Nancy stiffens, dips and snatches up a jagged shard of steel — a piece of Freddie’s glove’s original fabrication — the girl instantly afraid again.
But then there’s a voice.
VOICE (O.S.)
Nancy?But the voice is not Freddie’s. It’s another voice entirely, familiar and warm. And Nancy straightens and looks. Sees her father standing out from the smoke, a shadowy but real figure.
NANCY
Daddy?Be grins, blackened by soot but alive.
JOHN
Baby.He opens his arms for her. She takes a closer look…he steps a bit out of the smoke, closer to her. It’s really him. And the two move to each other, the jagged steel blade almost falling from Nancy’s hand. The two reach out — lovingly, longingly — and then — almost at the same instant — Nancy plunges the steel blade deep into the man’s chest — as the man snaps upward with the steel-bladed glove he’s kept so well hidden till now. And both jolt together in a death dance as Kirsten screams and Nancy reaches up and pulls at the face — the skin pulling away to reveal FREDDIE.
They collapse together, Freddie screaming a terrible cry of mortal injury, already beginning to dissolve and break apart.

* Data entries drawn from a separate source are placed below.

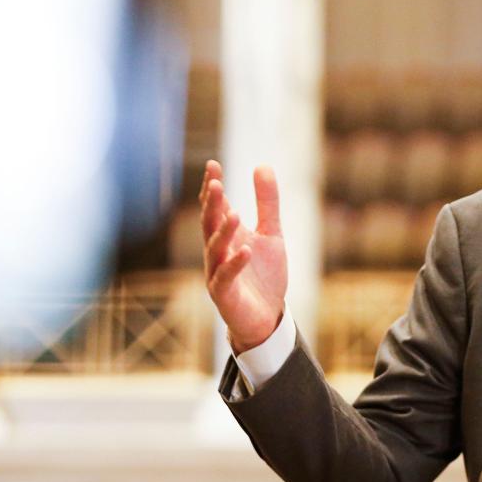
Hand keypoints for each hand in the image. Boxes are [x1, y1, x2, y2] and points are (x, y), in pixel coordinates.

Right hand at [199, 160, 287, 352]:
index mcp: (226, 236)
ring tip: (234, 213)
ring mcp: (217, 273)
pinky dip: (235, 263)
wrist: (267, 316)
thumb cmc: (264, 275)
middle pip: (210, 225)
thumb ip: (267, 203)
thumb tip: (261, 165)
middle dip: (212, 205)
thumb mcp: (272, 233)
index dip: (212, 188)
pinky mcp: (224, 294)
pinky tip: (245, 250)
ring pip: (215, 249)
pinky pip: (226, 277)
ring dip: (223, 232)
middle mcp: (216, 252)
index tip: (212, 165)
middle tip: (215, 183)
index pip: (215, 208)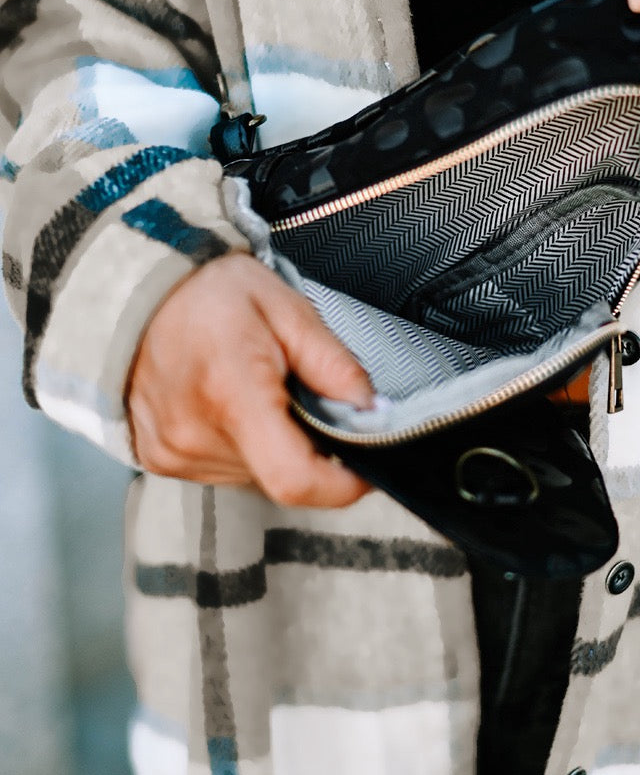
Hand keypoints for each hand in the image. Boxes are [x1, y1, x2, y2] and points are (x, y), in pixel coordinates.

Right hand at [127, 253, 371, 506]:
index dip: (341, 485)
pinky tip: (228, 403)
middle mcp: (195, 434)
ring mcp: (173, 453)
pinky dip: (241, 445)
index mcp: (231, 393)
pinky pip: (223, 470)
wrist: (134, 290)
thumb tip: (371, 411)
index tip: (363, 466)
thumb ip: (334, 364)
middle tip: (299, 395)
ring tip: (257, 391)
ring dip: (272, 445)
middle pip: (280, 476)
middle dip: (307, 447)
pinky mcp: (159, 460)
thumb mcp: (287, 308)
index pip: (295, 478)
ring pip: (255, 476)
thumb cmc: (211, 293)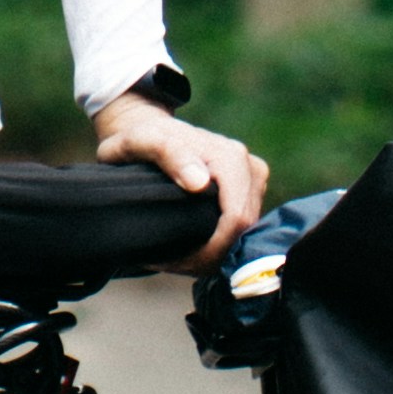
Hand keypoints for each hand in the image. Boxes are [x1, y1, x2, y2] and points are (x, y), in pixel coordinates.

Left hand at [91, 84, 270, 252]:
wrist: (148, 132)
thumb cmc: (139, 138)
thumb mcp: (140, 142)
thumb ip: (167, 154)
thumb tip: (199, 183)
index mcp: (230, 157)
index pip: (236, 219)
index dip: (210, 249)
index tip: (174, 260)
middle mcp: (250, 167)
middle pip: (242, 233)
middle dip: (209, 256)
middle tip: (169, 262)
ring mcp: (253, 180)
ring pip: (244, 236)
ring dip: (213, 254)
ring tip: (176, 256)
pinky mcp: (250, 192)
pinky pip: (242, 231)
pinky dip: (218, 246)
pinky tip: (190, 248)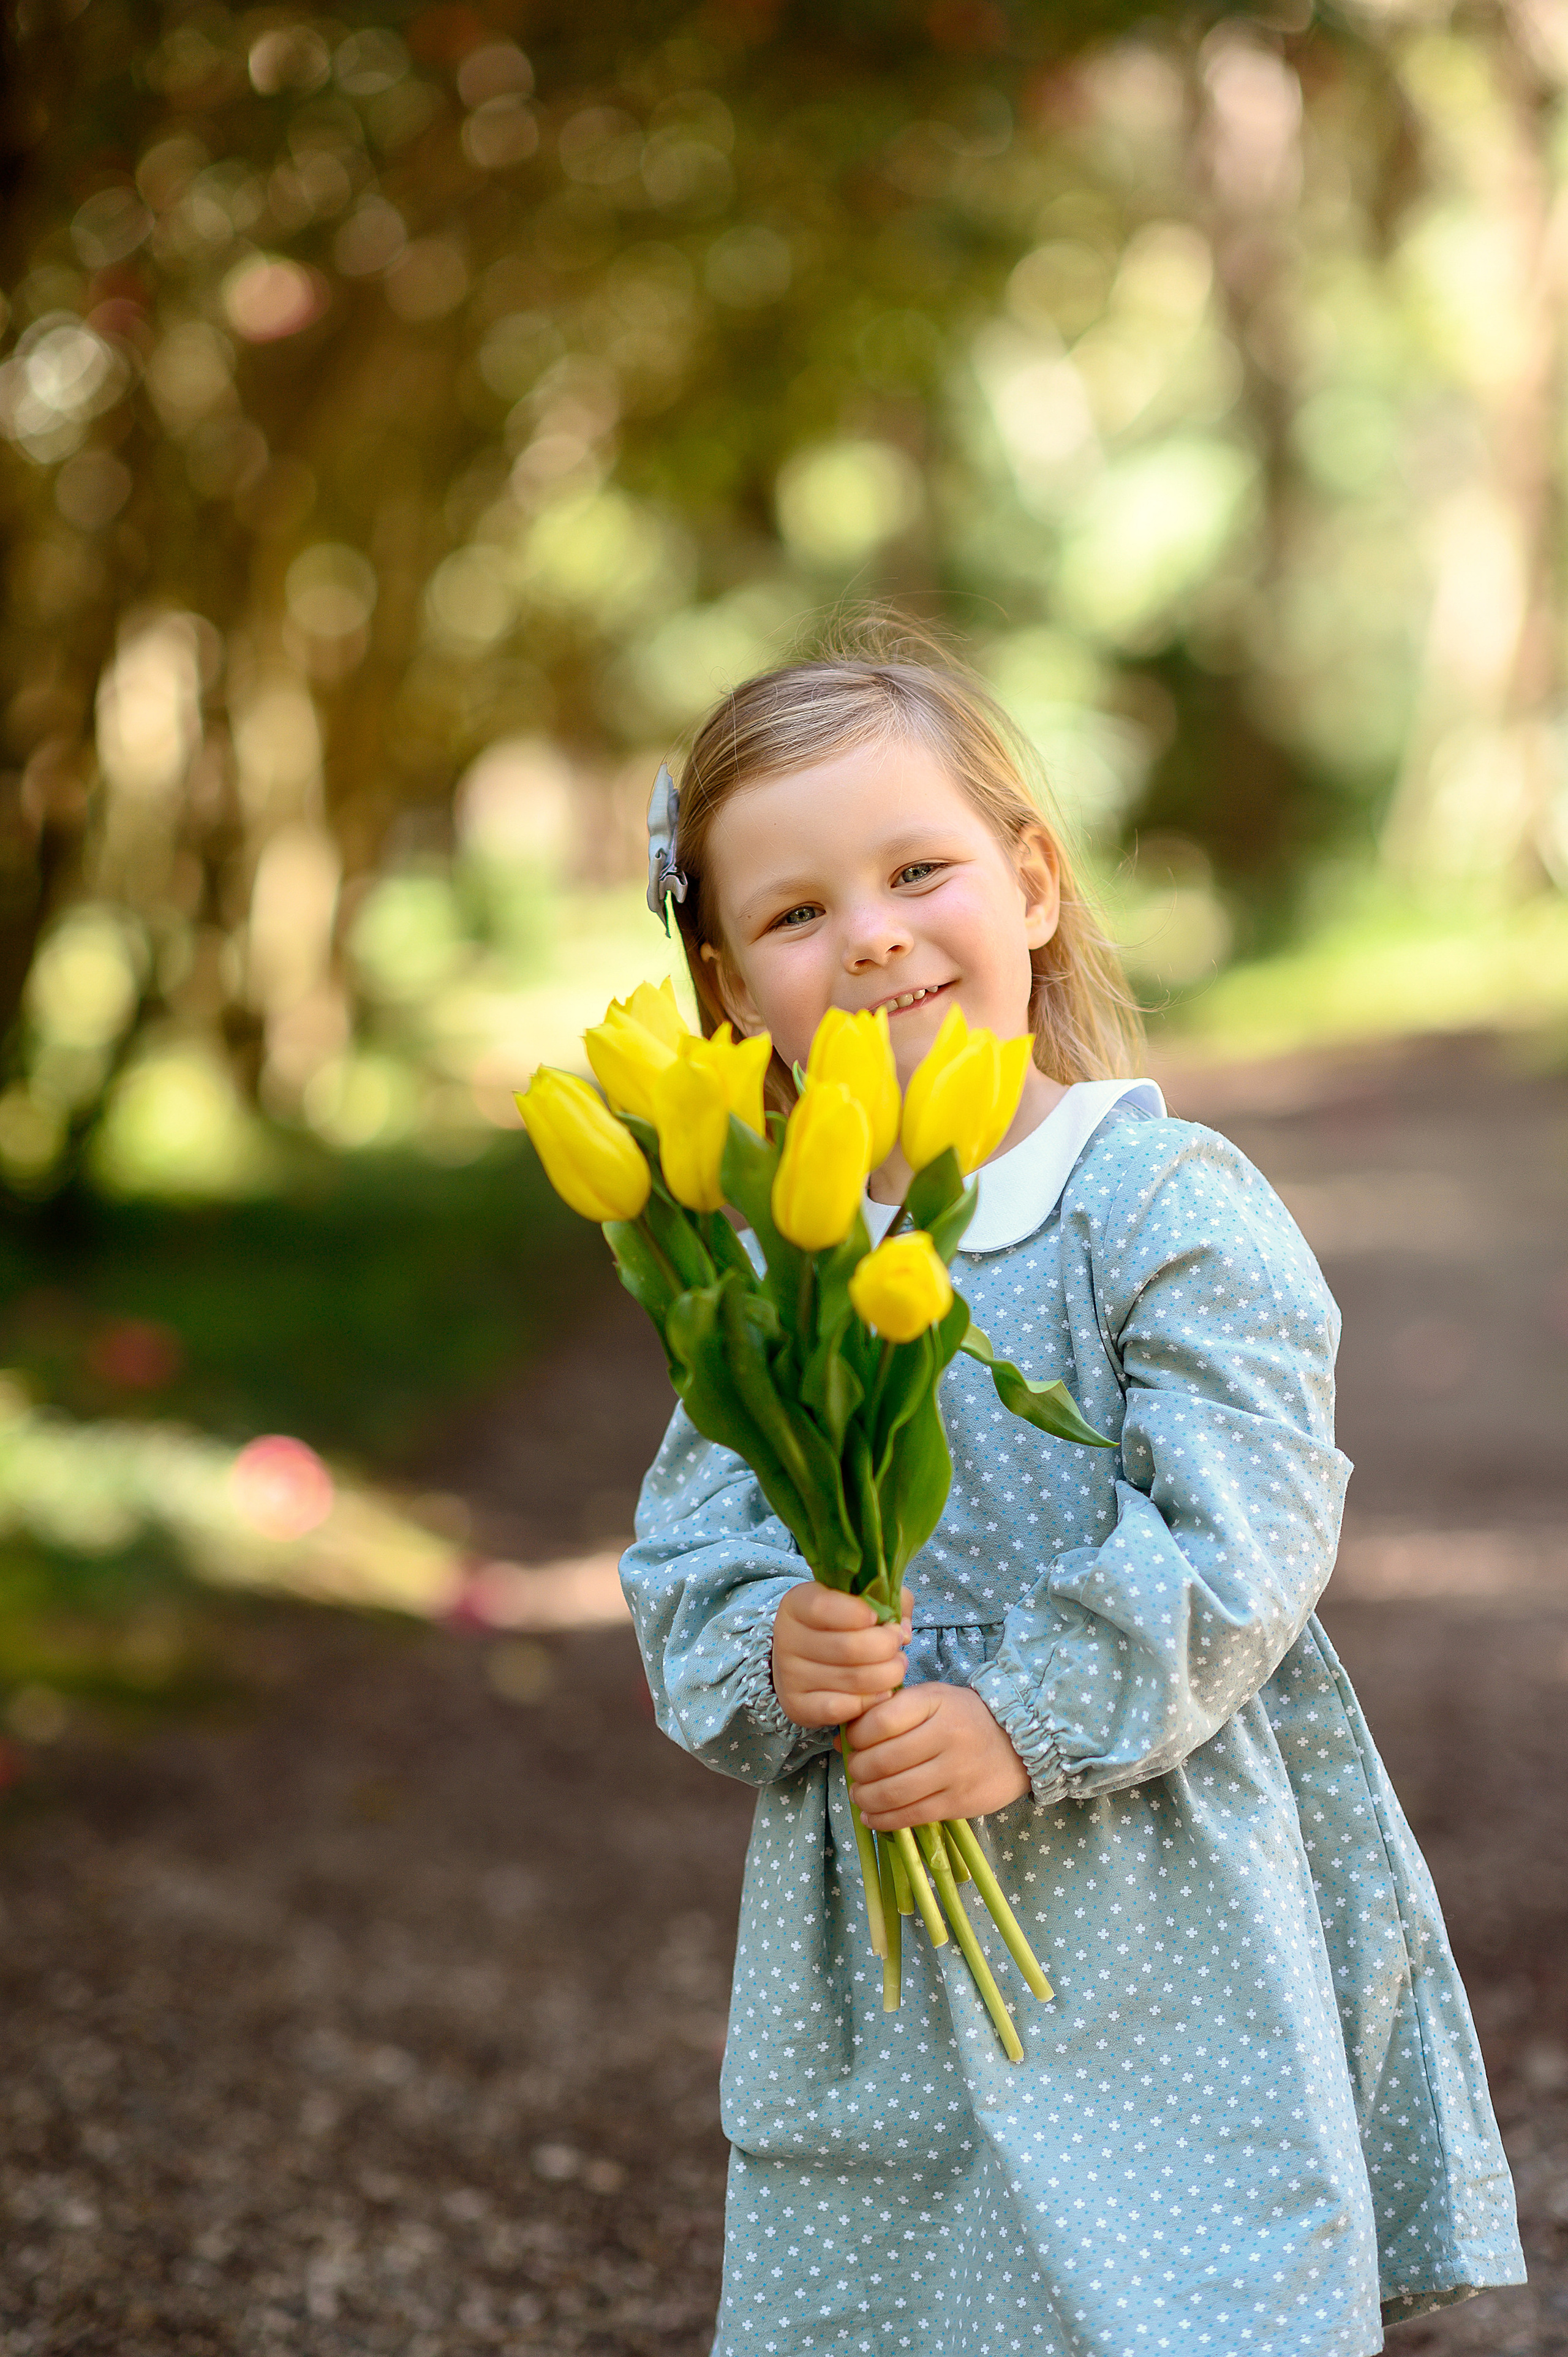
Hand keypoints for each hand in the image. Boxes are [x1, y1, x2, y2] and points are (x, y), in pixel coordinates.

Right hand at [771, 1582, 911, 1728]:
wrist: (807, 1660)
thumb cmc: (842, 1625)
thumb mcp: (861, 1600)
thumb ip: (887, 1600)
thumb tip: (901, 1632)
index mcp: (797, 1603)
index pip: (823, 1607)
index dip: (857, 1613)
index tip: (877, 1618)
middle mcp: (787, 1638)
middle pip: (847, 1647)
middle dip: (886, 1648)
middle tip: (897, 1647)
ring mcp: (789, 1675)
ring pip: (851, 1679)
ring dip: (886, 1675)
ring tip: (896, 1668)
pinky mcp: (796, 1706)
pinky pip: (839, 1709)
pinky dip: (868, 1703)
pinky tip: (881, 1693)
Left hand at [846, 1683, 1029, 1828]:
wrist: (1019, 1743)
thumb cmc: (964, 1717)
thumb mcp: (931, 1699)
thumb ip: (888, 1712)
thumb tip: (842, 1741)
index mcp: (934, 1702)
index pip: (880, 1721)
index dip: (856, 1735)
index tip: (851, 1742)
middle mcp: (945, 1736)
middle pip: (882, 1761)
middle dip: (857, 1770)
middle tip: (854, 1772)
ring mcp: (954, 1772)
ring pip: (893, 1792)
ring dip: (865, 1798)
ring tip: (860, 1795)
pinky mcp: (960, 1803)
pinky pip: (912, 1816)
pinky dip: (883, 1820)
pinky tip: (871, 1817)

Kirsten races in, snatching Nancy out of this horrible embrace, pulling, dragging her away, cradling her at last in her arms.
A more fitting ending. Kristen then does something similar to what we see in the film and says she won’t let Nancy die, and that she’ll dream her “into a beautiful dream forever…forever…”
In the final scene of the original script, Neil and “Kirsten” have dinner. Neil is anxious to rush her out. So Kirsten asks a question.
KIRSTEN
Do you two still… see each other?
Neil tries to keep a straight face, but then a little smile escapes his eyes.
NEIL
Yeah, we do. In fact, I’m seeing her tonight. That’s why I’m in such a rush to get to sleep.
Kirsten nods. She knew it.
KIRSTEN
Will you say hi?
(he smiles that he will)
Kirsten is so powerful that she dreams Nancy into this “beautiul dream,” and Nancy doesn’t fully die. This concept did not make it into the films, but it is speculated that the light that turns on in the paper mache 1428 Elm Street house is Nancy as a nod to this original ending. Despite coming from Marge’s room, the light shines through the window onto the Malaysian dream doll. Considering this theory, the wrong window being chosen can be credited to appearing better on camera or to a crew who didn’t consult the first film. After all, the crew for Dream Warriors gave Nancy her a streak on the wrong side because they wanted to make her look older, not because she had one in the original film.
The concept of Nancy in the Beautiful Dream, however, does appear somewhere else: the comics. The series Nightmares on Elm Street (1991–92) “was a six issue original series serving as the official lead-in story to Freddy’s Dead: The Final Nightmare. Written by Andy Mangels with art by Tonny Harris, Patrick Rolo, and Ray Kryssing.”
In this series, one of Nancy’s roomates from college, Cybil, is haunted by Freddy. Nancy reveals herself to be alive in “the Beautiful Dream,” and has now become Freddy’s equal, guarding good dreams and protecting dreamers. Nancy discusses what Kristen did and what her role is now to Cybil and Neil. She also shares what happened to her after the events of the first A Nightmare on Elm Street and before the events of the third film, A Nightmare on Elm Street 3: Dream Warriors.
This story of Nancy’s life during this time was interpreted and made into a fan film called Don’t Fall Asleep, narrated by Heather Langenkamp. Nancy also appears in this form in the comics Freddy vs. Jason vs. Ash: The Nightmare Warriors (2009).
While many Nancy fans may be upset that she died and that she was never mentioned again in the films, maybe there’s some comfort in knowing she lives on. In the Beautiful Dream, Nancy is now able to better protect a larger number of dreamers and take on Freddy on a similar wavelength. Fans just have to dig a little deeper to get to this chapter in her story.